El Principito se asombró viendo el poder que tenía este rey para gobernar e inició una conversación. Al cabo de un rato se aburrió y se preparó para partir de aquel planeta. Como el rey vivía solo, le propuso al Principito que si se quedaba le nombraría ministro de justicia. Sin embargo, como no vivía nadie en ese planeta, el Principito preguntó que a quién juzgaría, a lo que el rey replicó: “Entonces te juzgarás a ti mismo. Es mucho más difícil que juzgar a los demás. Si logras juzgarte bien, serás un verdadero sabio”.
Ahora bien, vivimos en un mundo de competencia por quién tiene más dinero, el mejor carro, más músculos, el novio o a la novia más popular, las mejores calificaciones, etc. Se juzga, se compara, se toman aspectos superficiales como parámetros para valorar a los demás, no por lo que son sino por lo que tienen. La mayoría, entramos en este “juego”, aplicando estos parámetros no sólo para juzgar a los demás, sino también para juzgarnos a nosotros mismos, para valorarnos o para descalificarnos. Muy pocas personas se escapan de esta situación ya que la sociedad nos condiciona para actuar de esta manera.
Los parámetros que tomamos para juzgarnos son aquellos que las personas que están alrededor de nosotros fijan: lo que los padres o madres dicen y lo que los maestros opinan, lo que los amigos, el novio o novia o cada persona con la cual interactuamos nos transmite. A pesar de que somos capaces de sopesar si los juicios de otros son racionales o no, por lo general muchas de las opiniones que tenemos con respecto a nosotros mismos se basan en ideas erróneas que decidimos creer, consciente o inconscientemente.
De manera que, son precisamente estas ideas erróneas las que nos hacen juzgarnos de forma cruel y nos pueden llevar a caer en depresión. Las exigencias absolutistas que hacemos y no podemos cumplir -porque somos humanos- nos deprimen. Estas se pueden manifestar a través de diversas formas, tales como: enfermedades físicas, problemas en el dormir, problemas en el comer (comer mucho o dejar de hacerlo), problemas de carácter, estrés, ideas, conductas suicidas, etc.
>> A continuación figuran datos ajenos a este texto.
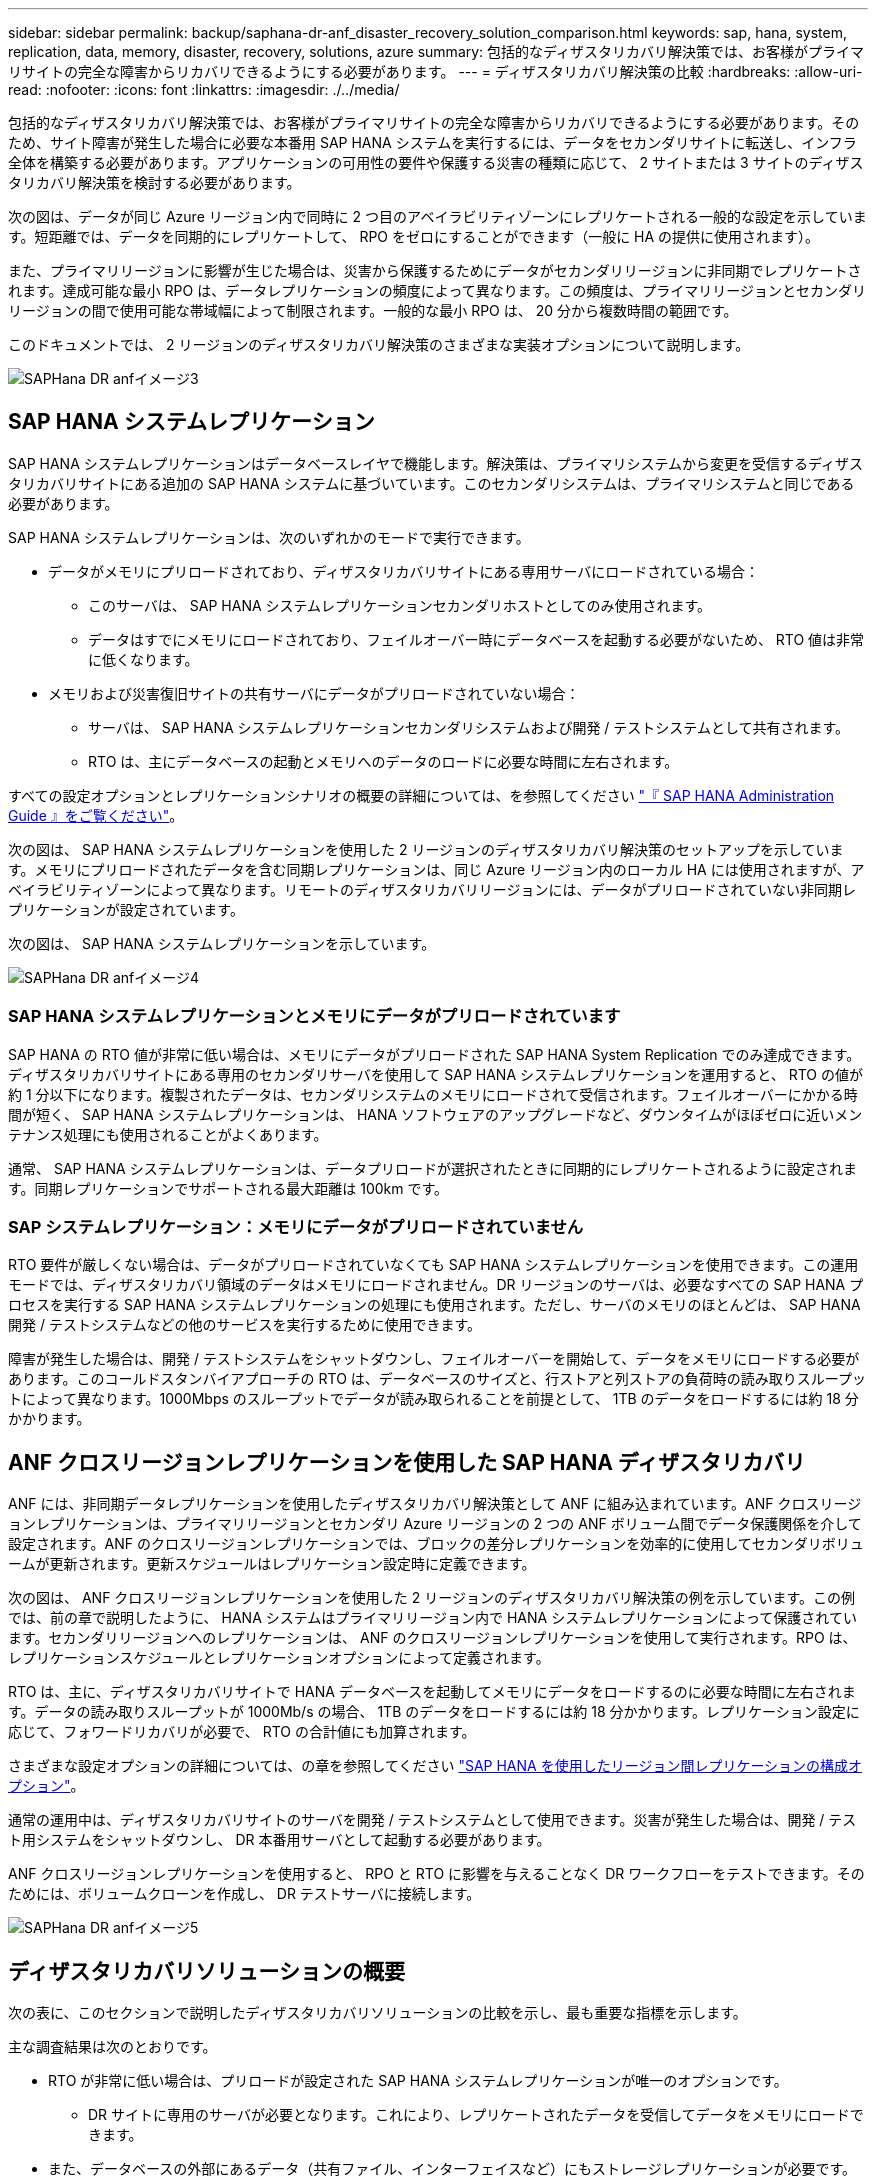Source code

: ---
sidebar: sidebar 
permalink: backup/saphana-dr-anf_disaster_recovery_solution_comparison.html 
keywords: sap, hana, system, replication, data, memory, disaster, recovery, solutions, azure 
summary: 包括的なディザスタリカバリ解決策では、お客様がプライマリサイトの完全な障害からリカバリできるようにする必要があります。 
---
= ディザスタリカバリ解決策の比較
:hardbreaks:
:allow-uri-read: 
:nofooter: 
:icons: font
:linkattrs: 
:imagesdir: ./../media/


[role="lead"]
包括的なディザスタリカバリ解決策では、お客様がプライマリサイトの完全な障害からリカバリできるようにする必要があります。そのため、サイト障害が発生した場合に必要な本番用 SAP HANA システムを実行するには、データをセカンダリサイトに転送し、インフラ全体を構築する必要があります。アプリケーションの可用性の要件や保護する災害の種類に応じて、 2 サイトまたは 3 サイトのディザスタリカバリ解決策を検討する必要があります。

次の図は、データが同じ Azure リージョン内で同時に 2 つ目のアベイラビリティゾーンにレプリケートされる一般的な設定を示しています。短距離では、データを同期的にレプリケートして、 RPO をゼロにすることができます（一般に HA の提供に使用されます）。

また、プライマリリージョンに影響が生じた場合は、災害から保護するためにデータがセカンダリリージョンに非同期でレプリケートされます。達成可能な最小 RPO は、データレプリケーションの頻度によって異なります。この頻度は、プライマリリージョンとセカンダリリージョンの間で使用可能な帯域幅によって制限されます。一般的な最小 RPO は、 20 分から複数時間の範囲です。

このドキュメントでは、 2 リージョンのディザスタリカバリ解決策のさまざまな実装オプションについて説明します。

image::saphana-dr-anf_image3.png[SAPHana DR anfイメージ3]



== SAP HANA システムレプリケーション

SAP HANA システムレプリケーションはデータベースレイヤで機能します。解決策は、プライマリシステムから変更を受信するディザスタリカバリサイトにある追加の SAP HANA システムに基づいています。このセカンダリシステムは、プライマリシステムと同じである必要があります。

SAP HANA システムレプリケーションは、次のいずれかのモードで実行できます。

* データがメモリにプリロードされており、ディザスタリカバリサイトにある専用サーバにロードされている場合：
+
** このサーバは、 SAP HANA システムレプリケーションセカンダリホストとしてのみ使用されます。
** データはすでにメモリにロードされており、フェイルオーバー時にデータベースを起動する必要がないため、 RTO 値は非常に低くなります。


* メモリおよび災害復旧サイトの共有サーバにデータがプリロードされていない場合：
+
** サーバは、 SAP HANA システムレプリケーションセカンダリシステムおよび開発 / テストシステムとして共有されます。
** RTO は、主にデータベースの起動とメモリへのデータのロードに必要な時間に左右されます。




すべての設定オプションとレプリケーションシナリオの概要の詳細については、を参照してください https://help.sap.com/saphelp_hanaplatform/helpdata/en/67/6844172c2442f0bf6c8b080db05ae7/content.htm?frameset=/en/52/08b5071e3f45d5aa3bcbb7fde10cec/frameset.htm&current_toc=/en/00/0ca1e3486640ef8b884cdf1a050fbb/plain.htm&node_id=527&show_children=f["『 SAP HANA Administration Guide 』をご覧ください"^]。

次の図は、 SAP HANA システムレプリケーションを使用した 2 リージョンのディザスタリカバリ解決策のセットアップを示しています。メモリにプリロードされたデータを含む同期レプリケーションは、同じ Azure リージョン内のローカル HA には使用されますが、アベイラビリティゾーンによって異なります。リモートのディザスタリカバリリージョンには、データがプリロードされていない非同期レプリケーションが設定されています。

次の図は、 SAP HANA システムレプリケーションを示しています。

image::saphana-dr-anf_image4.png[SAPHana DR anfイメージ4]



=== SAP HANA システムレプリケーションとメモリにデータがプリロードされています

SAP HANA の RTO 値が非常に低い場合は、メモリにデータがプリロードされた SAP HANA System Replication でのみ達成できます。ディザスタリカバリサイトにある専用のセカンダリサーバを使用して SAP HANA システムレプリケーションを運用すると、 RTO の値が約 1 分以下になります。複製されたデータは、セカンダリシステムのメモリにロードされて受信されます。フェイルオーバーにかかる時間が短く、 SAP HANA システムレプリケーションは、 HANA ソフトウェアのアップグレードなど、ダウンタイムがほぼゼロに近いメンテナンス処理にも使用されることがよくあります。

通常、 SAP HANA システムレプリケーションは、データプリロードが選択されたときに同期的にレプリケートされるように設定されます。同期レプリケーションでサポートされる最大距離は 100km です。



=== SAP システムレプリケーション：メモリにデータがプリロードされていません

RTO 要件が厳しくない場合は、データがプリロードされていなくても SAP HANA システムレプリケーションを使用できます。この運用モードでは、ディザスタリカバリ領域のデータはメモリにロードされません。DR リージョンのサーバは、必要なすべての SAP HANA プロセスを実行する SAP HANA システムレプリケーションの処理にも使用されます。ただし、サーバのメモリのほとんどは、 SAP HANA 開発 / テストシステムなどの他のサービスを実行するために使用できます。

障害が発生した場合は、開発 / テストシステムをシャットダウンし、フェイルオーバーを開始して、データをメモリにロードする必要があります。このコールドスタンバイアプローチの RTO は、データベースのサイズと、行ストアと列ストアの負荷時の読み取りスループットによって異なります。1000Mbps のスループットでデータが読み取られることを前提として、 1TB のデータをロードするには約 18 分かかります。



== ANF クロスリージョンレプリケーションを使用した SAP HANA ディザスタリカバリ

ANF には、非同期データレプリケーションを使用したディザスタリカバリ解決策として ANF に組み込まれています。ANF クロスリージョンレプリケーションは、プライマリリージョンとセカンダリ Azure リージョンの 2 つの ANF ボリューム間でデータ保護関係を介して設定されます。ANF のクロスリージョンレプリケーションでは、ブロックの差分レプリケーションを効率的に使用してセカンダリボリュームが更新されます。更新スケジュールはレプリケーション設定時に定義できます。

次の図は、 ANF クロスリージョンレプリケーションを使用した 2 リージョンのディザスタリカバリ解決策の例を示しています。この例では、前の章で説明したように、 HANA システムはプライマリリージョン内で HANA システムレプリケーションによって保護されています。セカンダリリージョンへのレプリケーションは、 ANF のクロスリージョンレプリケーションを使用して実行されます。RPO は、レプリケーションスケジュールとレプリケーションオプションによって定義されます。

RTO は、主に、ディザスタリカバリサイトで HANA データベースを起動してメモリにデータをロードするのに必要な時間に左右されます。データの読み取りスループットが 1000Mb/s の場合、 1TB のデータをロードするには約 18 分かかります。レプリケーション設定に応じて、フォワードリカバリが必要で、 RTO の合計値にも加算されます。

さまざまな設定オプションの詳細については、の章を参照してください link:ent-apps-db/saphana-dr-anf_anf_cross-region_replication_with_sap_hana_overview.html["SAP HANA を使用したリージョン間レプリケーションの構成オプション"]。

通常の運用中は、ディザスタリカバリサイトのサーバを開発 / テストシステムとして使用できます。災害が発生した場合は、開発 / テスト用システムをシャットダウンし、 DR 本番用サーバとして起動する必要があります。

ANF クロスリージョンレプリケーションを使用すると、 RPO と RTO に影響を与えることなく DR ワークフローをテストできます。そのためには、ボリュームクローンを作成し、 DR テストサーバに接続します。

image::saphana-dr-anf_image5.png[SAPHana DR anfイメージ5]



== ディザスタリカバリソリューションの概要

次の表に、このセクションで説明したディザスタリカバリソリューションの比較を示し、最も重要な指標を示します。

主な調査結果は次のとおりです。

* RTO が非常に低い場合は、プリロードが設定された SAP HANA システムレプリケーションが唯一のオプションです。
+
** DR サイトに専用のサーバが必要となります。これにより、レプリケートされたデータを受信してデータをメモリにロードできます。


* また、データベースの外部にあるデータ（共有ファイル、インターフェイスなど）にもストレージレプリケーションが必要です。
* RTO / RPO の要件が厳しい場合は、 ANF のクロスリージョンレプリケーションを使用して次のことを行うこともできます。
+
** データベースと非データベースのデータレプリケーションを組み合わせます。
** ディザスタリカバリのテストや開発 / テストの更新など、その他のユースケースについて説明します。
** ストレージレプリケーションを行うことで、 DR サイトのサーバを QA またはテストシステムとして通常運用時に使用できます。


* RPO = 0 の HA 解決策として SAP HANA システムレプリケーションを組み合わせ、長距離のストレージレプリケーションを行う場合は、さまざまな要件に対応することが重要です。


次の表に、ディザスタリカバリソリューションの比較を示します。

|===
|  | ストレージレプリケーション 2+| SAP HANA システムのレプリケーション 


|  | * リージョン間レプリケーション * | * データプリロードあり * | * データプリロードなし * 


| RTO | データベースの起動時間およびフォワードリカバリに応じて、低 ～ 中 | とても低いです | データベースの起動時間に応じて、低から中に移動します 


| RPO | RPO > 20 分の非同期レプリケーション | RPO > 20 分の非同期レプリケーション RPO = 0 の同期レプリケーション | RPO > 20 分の非同期レプリケーション RPO = 0 の同期レプリケーション 


| DR サイトのサーバは、開発とテストに使用できます | はい。 | いいえ | はい。 


| データベース以外のデータのレプリケーション | はい。 | いいえ | いいえ 


| DR データは、開発 / テストシステムの更新に使用できます | はい。 | いいえ | いいえ 


| RTO と RPO に影響を与えずに DR テストを実施 | はい。 | いいえ | いいえ 
|===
A pesar de que todas las personas estamos propensas a caer en estas situaciones, cuando pensamos específicamente en los adolescentes la situación se torna mucho más grave dado las grandes presiones que sufren. Moda, calificaciones, belleza física, presión económica, posición social, problemas familiares, abuso, violencia, drogas, pornografía, sexo, temor al futuro, y más… la lista de situaciones que los bombardean es interminable.
En relación a esto, los padres y madres, primeramente, deben de enfocarse en equipar a sus hijos con las herramientas necesarias para afrontar una sociedad que aunque esté llena sorpresas, emociones y retos, probablemente les traerá dificultades, desilusiones, así como exigencias irracionales. En palabras de Mitchel Anthony (1991):
“Mientras que el suicidio es un síntoma, las cuestiones detrás de este siempre son de actualidad: la autoestima, la fe, el significado de la vida, el propósito y la habilidad para soportar las dificultades y las desilusiones. Parte de la respuesta al problema se debe encontrar en una estructura sólida de valores: la fe en Dios y en uno mismo. Si las personas tienen bases espirituales, emocionales y psicológicas, están mejor equipadas para sobrevivir la adversidad y las luchas. Muchos de los adolescentes de hoy en día, sin embargo, no tiene tales bases, y muchos no sobreviven.”
En este sentido, los padres y madres deben de tomar en cuenta que la formación espiritual y la adquisición de valores constituyen, en los hijos e hijas, un beneficio fundamental para sus vidas. Además, el afecto debe ser una constante, ya que la seguridad emocional en los y las adolescentes depende en gran manera de la continua interacción con sus progenitores. Aspectos que marcarán la pauta para afrontar mejor su etapa adolescente.